2. Vortrag: Mittel um gute Ordensleute zu werden:
I. Unser Verhältnis zu Gott.

Um gute Ordensleute zu werden, gebrauchen wir die Mittel, die uns die hl. Regel an die Hand gibt. Sie sind zahlreich, und es ist nicht leicht, sie alle während der Exerzitien auf eine komplette und fruchtbare Weise durchzusprechen. Wir kommen aber zum selben Ziel, glaube ich, wenn wir uns während der kommenden Tage einfach Gott, den Menschen und uns selbst gegenüberstellen.

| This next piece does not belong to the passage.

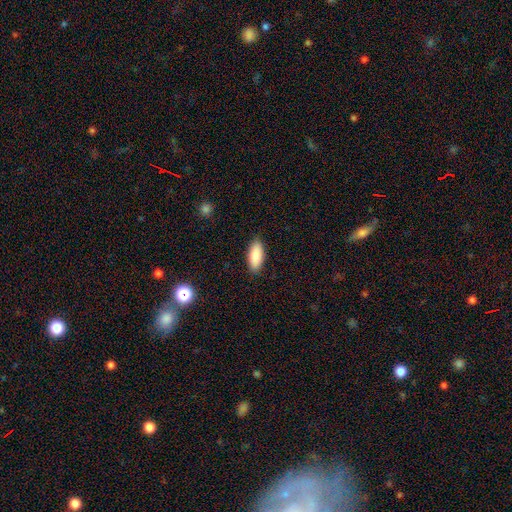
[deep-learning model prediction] smooth_or_featured: smooth (p=0.87) [alt: featured or disk p=0.07]
how_rounded: in between (p=0.84) [alt: cigar-shaped p=0.14]
merging: none (p=0.89) [alt: minor disturbance p=0.09]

Das erscheint vielleicht ein wenig vage, allgemein und schwierig für unsere Praxis, wenn wir uns Gott gegenüberstellen. Man liest im Leben der Heiligen, dass sie ihr Leben in der Gegenwart Gottes nie unterbrachen. Das ist eine Einstellung, die uns vielleicht verwundert, geniert und belastet. Aus diesem Grund aber ist es so schwer, heilige Ordensleute zu werden.

Der hl. Bernard lebte dermaßen in der Gegenwart Gottes, dass alles Geschaffene, alles, was er sah und berührte, bei ihm ein Erzittern der höchsten Liebe Gottes auslöste. Wie weit war er doch da von uns entfernt, die im Anblick der Geschöpfe nur allzu oft etwas natürlich Triebhaftes, Unvermeidliches und Schicksalhaftes erleben. Auch unsere Gute Mutter hat während ihres ganzen Lebens nichts anderes getan als unter den Augen Gottes zu wandeln. In ihren Gebeten, Handlungen, Leiden und Arbeiten stand immer Gott vor ihr, gab seine Anweisungen und erleuchtete alles mit seinem göttlichen Licht. Bedenkt es wohl: Dieses Leben in der Gegenwart Gottes ist kein Zustand, den wir persönlich erstreben oder nicht erstreben können. Auch keine Vollkommenheit, die uns als Furcht großer Anstrengungen und als Erbteil gewisser Vorzugsseelen zufällt. Wahrhaft priesterlich und klösterlich kann man nicht sein, wenn nicht Gott bei all unseren Handlungen und Entschlüssen seinen uneingeschränkten und allerhöchsten Platz einnimmt. Sind wir alle auf dieser Stufe schon angelangt? Welchen Platz nimmt, wenn wir vom Gebet dem Sakramentenempfang, der hl. Messe und den religiösen Übungen absehen, Gott in meinem Leben ein? Und was können wir tun ohne ihn? „Sine me nihil potestis facere.“ (Anm.: „Ohne mich könnt ihr nichts tun.“). Sobald ihr nicht mit mir seid, vermögt ihr nichts mehr. Ich bin der Stamm, ihr die Zweige. Wenn ihr nicht mit mir seid, seid ihr vertrocknete Zweige und nur noch gut, ins Feuer geworfen zu werden. Es führt somit kein Weg daran vorbei, dass wir in uns eine Gewohnheit, einen Zustand schaffen, der bewirkt, dass Gott immer und überall mit uns ist, bei all unserem Tun, so dass wir nur noch durch ihn handeln, leben und atmen.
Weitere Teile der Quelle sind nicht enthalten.